Trump had to 'face the music' that U.S., North Korea worlds apart on nuclear deal

Donald Trump's decision to scrap a historic summit with North Korean leader Kim Jong-un was inevitable, some experts say, but there is still hope the meeting can happen.

Jonathan Pollack, a senior fellow at the Brookings Institution Center for East Asia Policy Studies, doesn't think the sudden scuttling of the summit was a strategic move by the president.

Rather, he said, it became increasingly apparent in recent days that the U.S. and North Korea were "worlds apart" on any definition of denuclearization, and Trump's deal-making couldn't bridge the gap.

Donald Trump says he's waiting for Kim Jong-un to engage in 'constructive dialogue' after calling off North Korea summit. 0:50

"It just seemed to me that ultimately even Trump had to face the music on this and simply cancel it," Pollack told CBC News. 

"The North Koreans have never said they would give up their nuclear weapons. Never. And it might have behooved the administration if they had paid more attention to what North Korea says very, very consistently."

'Wing and a prayer'

Pollack said it was clear the summit was being put together "on a wing and a prayer," and its collapse was "eminently predictable."

"President Trump agreed to it initially on a very impulsive basis, without any kind of consultations with his immediate circle, without any consideration of the complexities of it and, frankly, with the belief that somehow North Korea could be talked out of its nuclear weapons."

Hopes for some kind of breakthrough deal on North Korea's nuclear weapons program was based on "an enormous amount of magical thinking" on Trump's part, Pollack said.

The summit, which had been scheduled for June 12 in Singapore, would have been the first time a sitting U.S. president met face-to-face with a North Korean leader. 

But in a letter addressed to Kim and released by the White House on Thursday, Trump said he felt it was "inappropriate" to go forward, based on the "tremendous anger and open hostility displayed in your most recent statement."

While Kim himself had not made any public statements, Foreign Ministry official Choe Son Hui had recently referred to Mike Pence as a "political dummy" and threatened a nuclear showdown after the U.S. vice-president suggested North Korea could meet the same fate as Libya if Kim did not make a deal.


Libya voluntarily gave up its nuclear weapons program in 2003, and leader Moammar Gadhafi was later ousted from power and killed by rebel forces. 

At least one U.S. official told The Associated Press that the North Korean government had broken several promises it made to the U.S. and South Korea: representatives failed to show up for a preliminary meeting in Singapore earlier this month, and have not returned calls from the U.S.

Meanwhile, North Korea following through on a pledge to blow up tunnels at its main nuclear test site did not impress the White House, with a senior official telling Reuters that North Korea broke its promise to allow experts to witness the  dismantling of the site.

'Day and night apart'

Harry Kazianis, director of defence studies at the conservative D.C.-based think-tank Center for the National Interest, said he's not at all surprised the summit was called off.

"The simple fact is that North Korea, when it came to a summit, wanted to make an aspirational pledge to denuclearize.

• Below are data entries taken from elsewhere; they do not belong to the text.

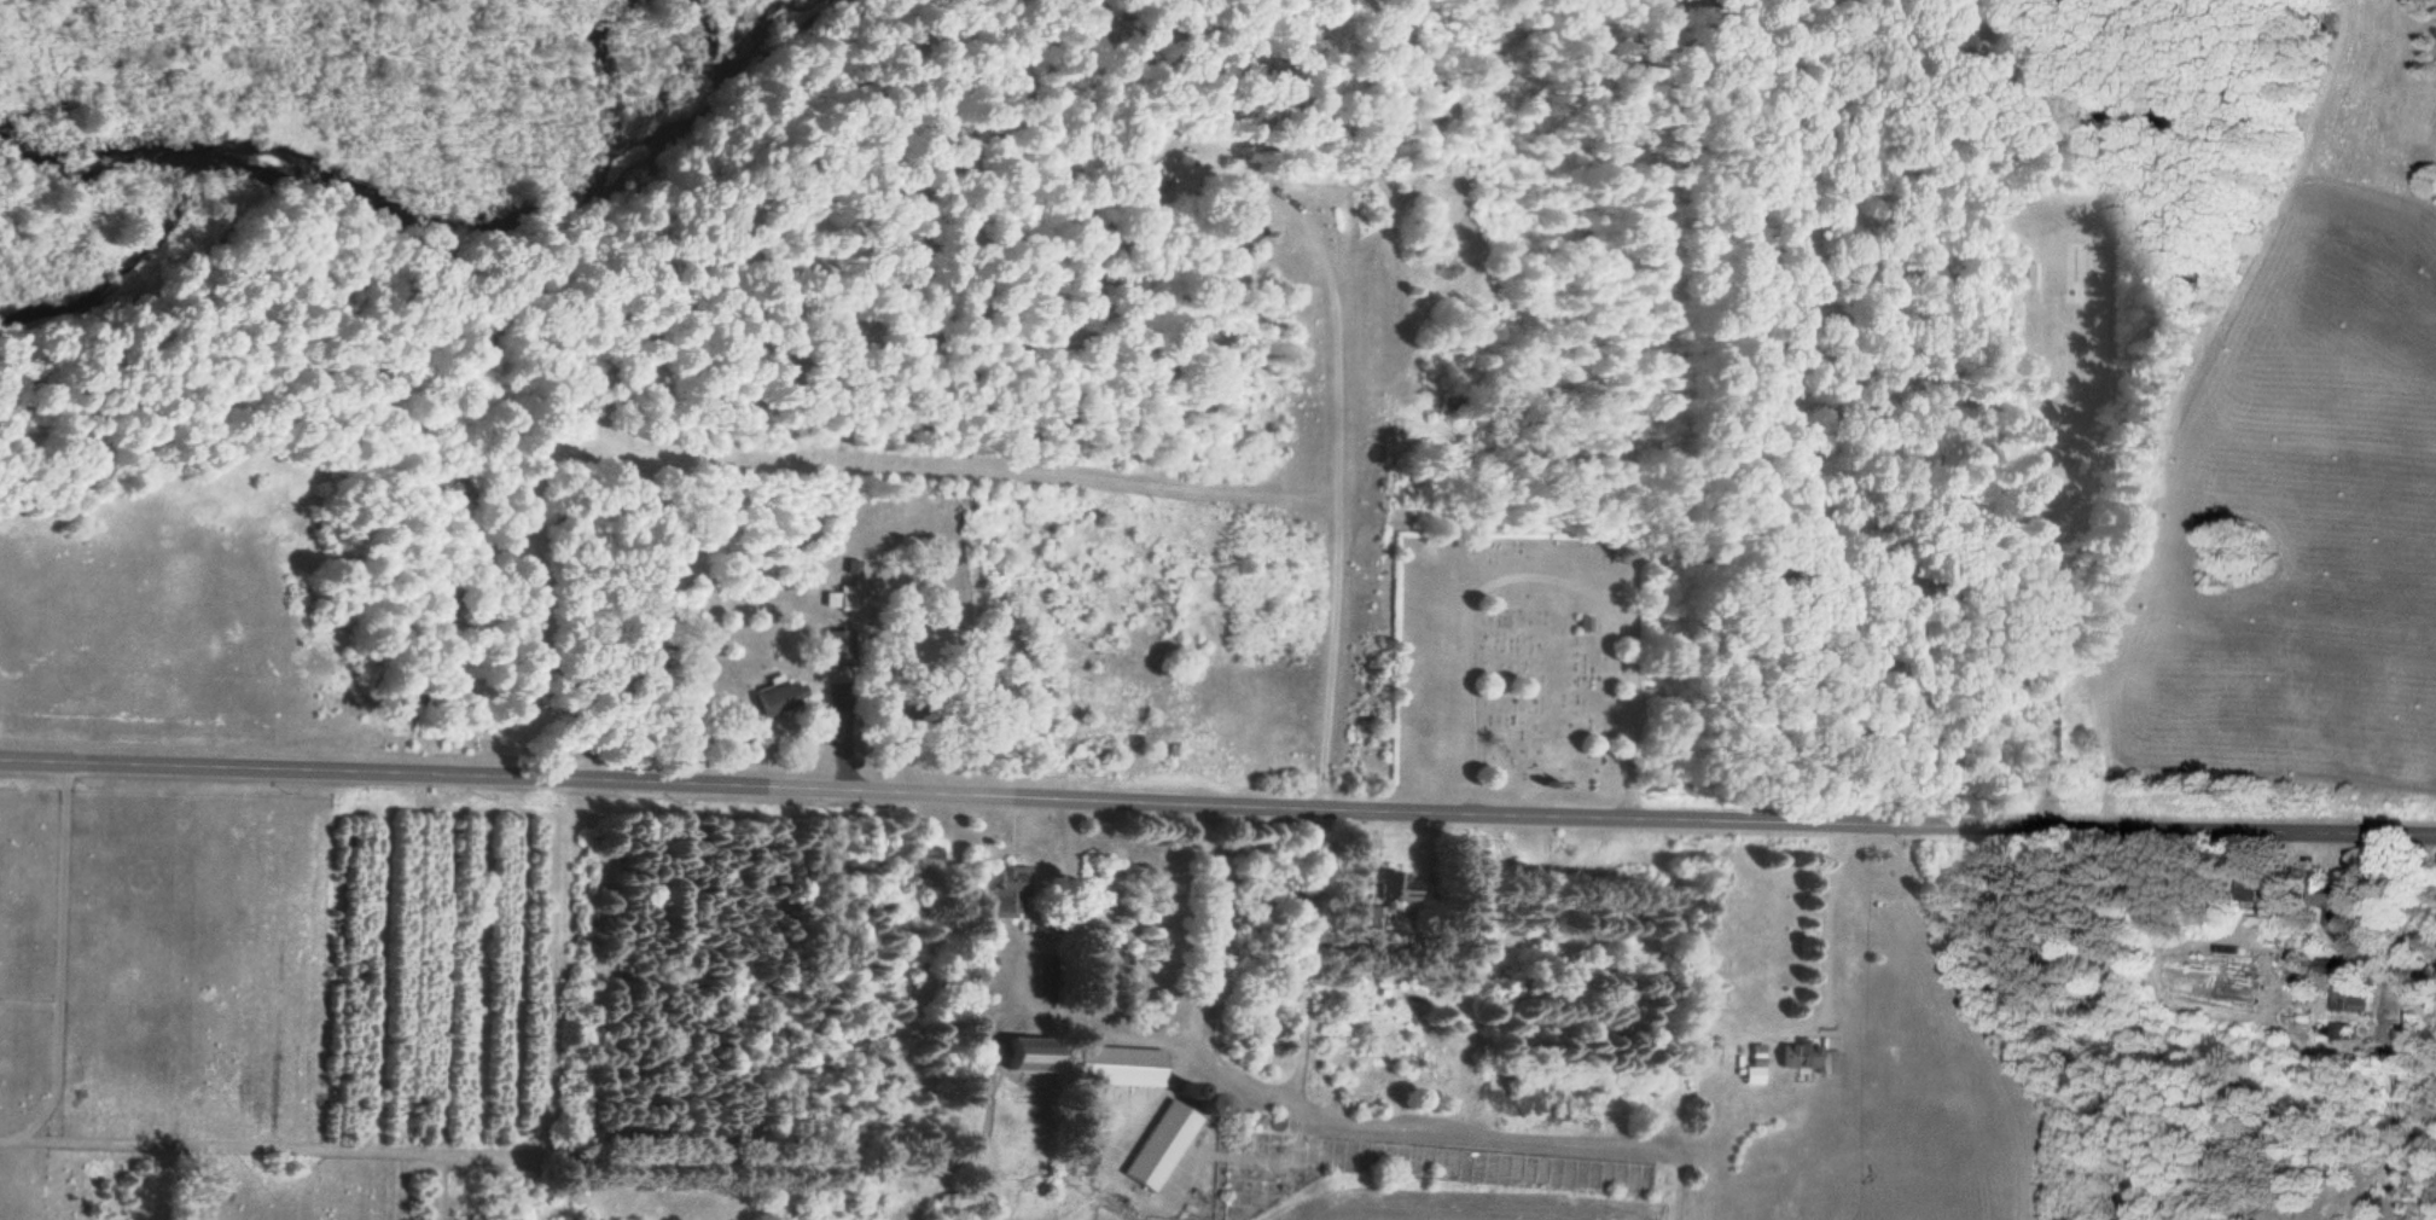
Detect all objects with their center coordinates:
building: (1153, 175)
building: (1242, 228)
road: (1334, 472)
road: (1543, 580)
park: (1528, 664)
building: (771, 701)
road: (39, 758)
road: (1257, 804)
building: (1392, 889)
building: (2249, 889)
building: (2329, 906)
building: (2342, 987)
building: (1009, 1054)
building: (1800, 1058)
building: (1110, 1066)
building: (1156, 1139)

The Trump administration wanted something concrete," he said, like a timeline or an inspection and verification process.

"Considering both sides were just day and night apart, this was always bound to collapse," Kazianis said.

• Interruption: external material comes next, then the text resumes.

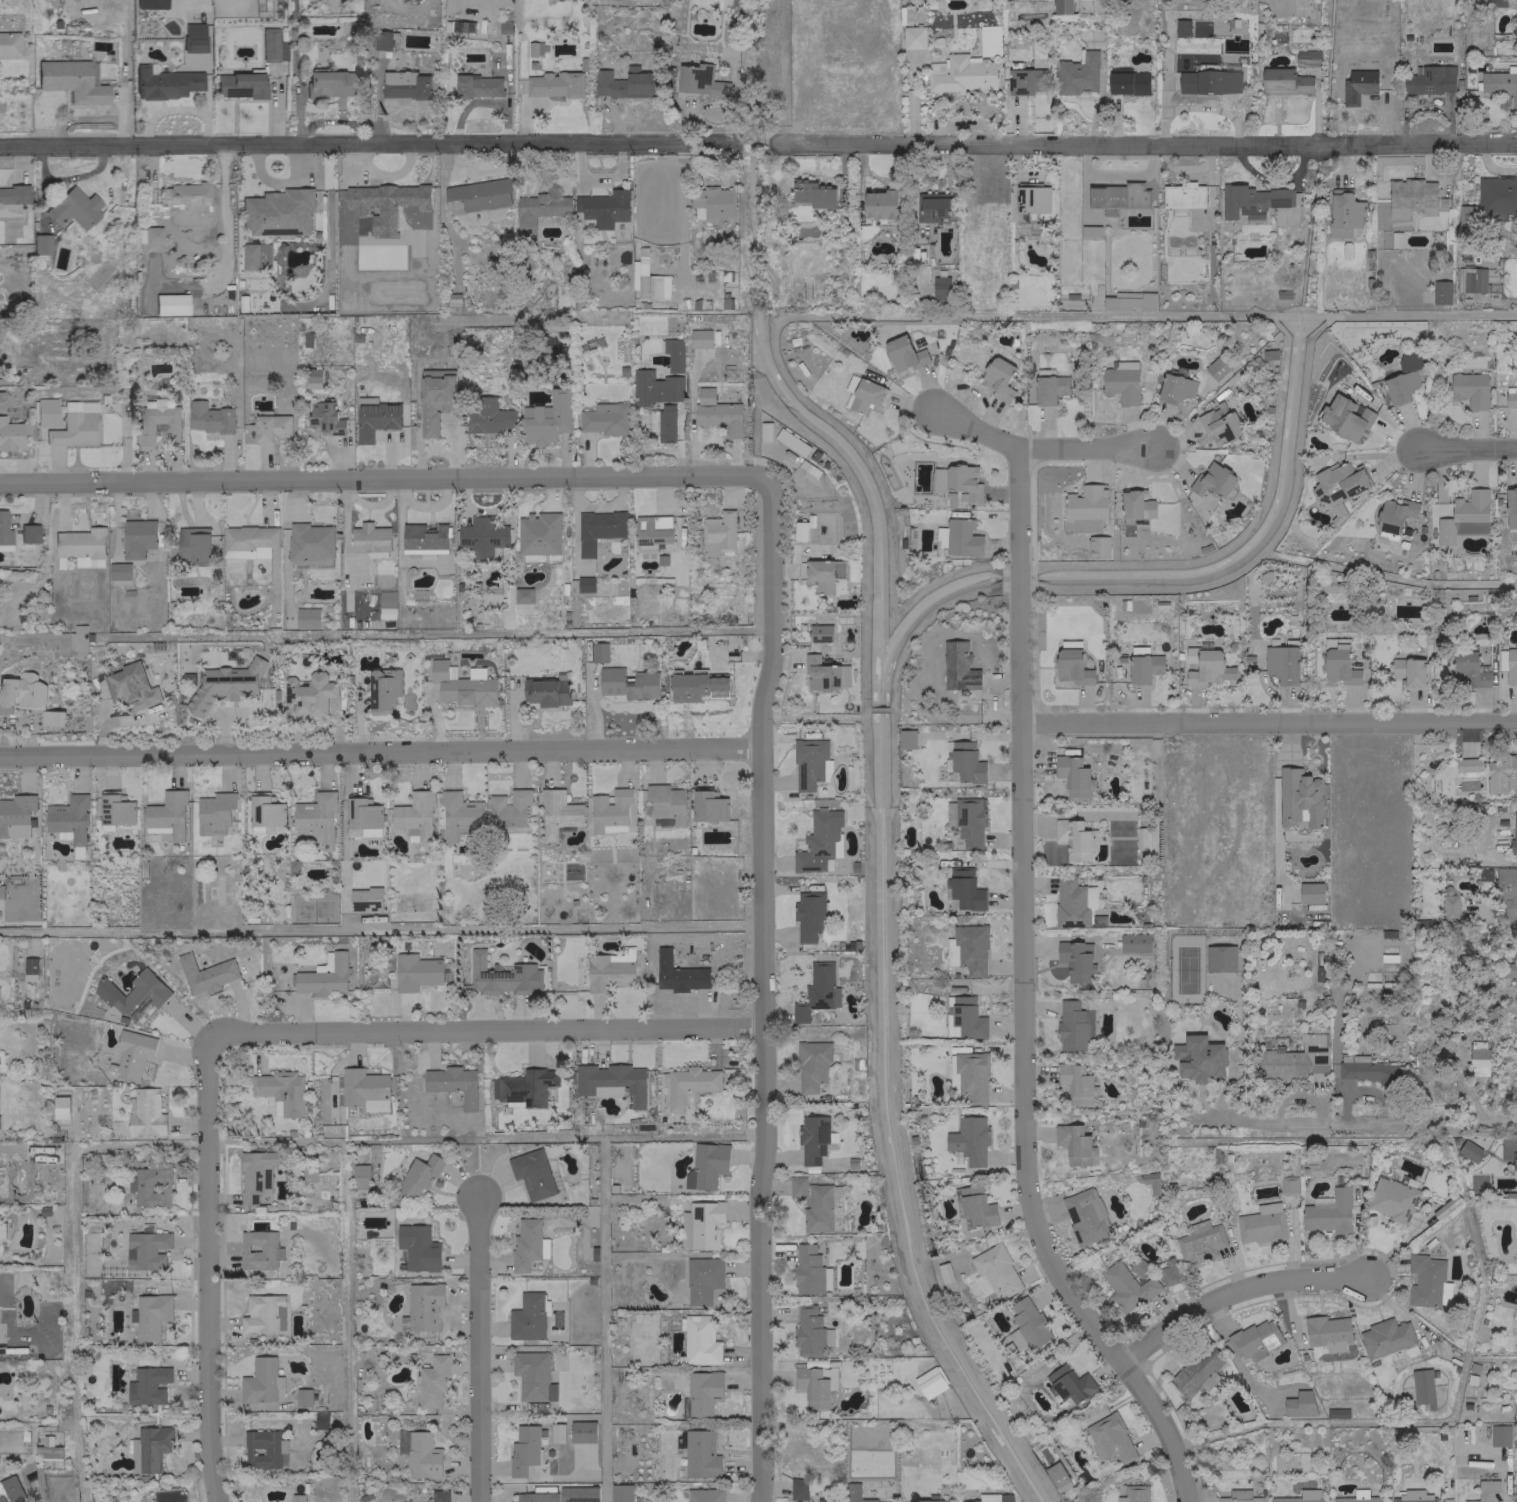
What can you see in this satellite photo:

But Kazianis doesn't think the summit is necessarily dead. Trump himself seemed to keep the door open, inviting Kim to "call me or write me" if he changed his mind about the summit.

The secretary of state read the letter to the U.S. Senate foreign relations committee, announcing the president's June 12 meeting with the North Korean leader had been called off 2:00

"I think the Trump administration really wants to have it, but there needs to be some sort of pledges on denuclearization," Kazianis said. 

He said North Korea's reaction over the next 24 to 48 hours will be key. 

"If they were smart, they wouldn't react very strongly and continue to try to do behind-the-scenes diplomacy to get to a summit."

Olli Heinonen, a former deputy director-general at the UN's nuclear agency, also said he doesn't think the door is closed.

"[Trump] is testing how willing Kim is," he told The Associated Press. "We have to remember why Kim comes to the meeting: the sanctions are biting. They have economic trouble there. I don't think this is the end of the road."

A former senior White House official and non-resident scholar at Carnegie Endowment for International Peace says Trump is trying to "play hard to get" with Kim. 

"Don't be fooled," Jon B. Wolfsthal wrote in Politico.​ "Trump wants the meeting as badly as ever, and will jump at the chance to reschedule if and when the time suits him."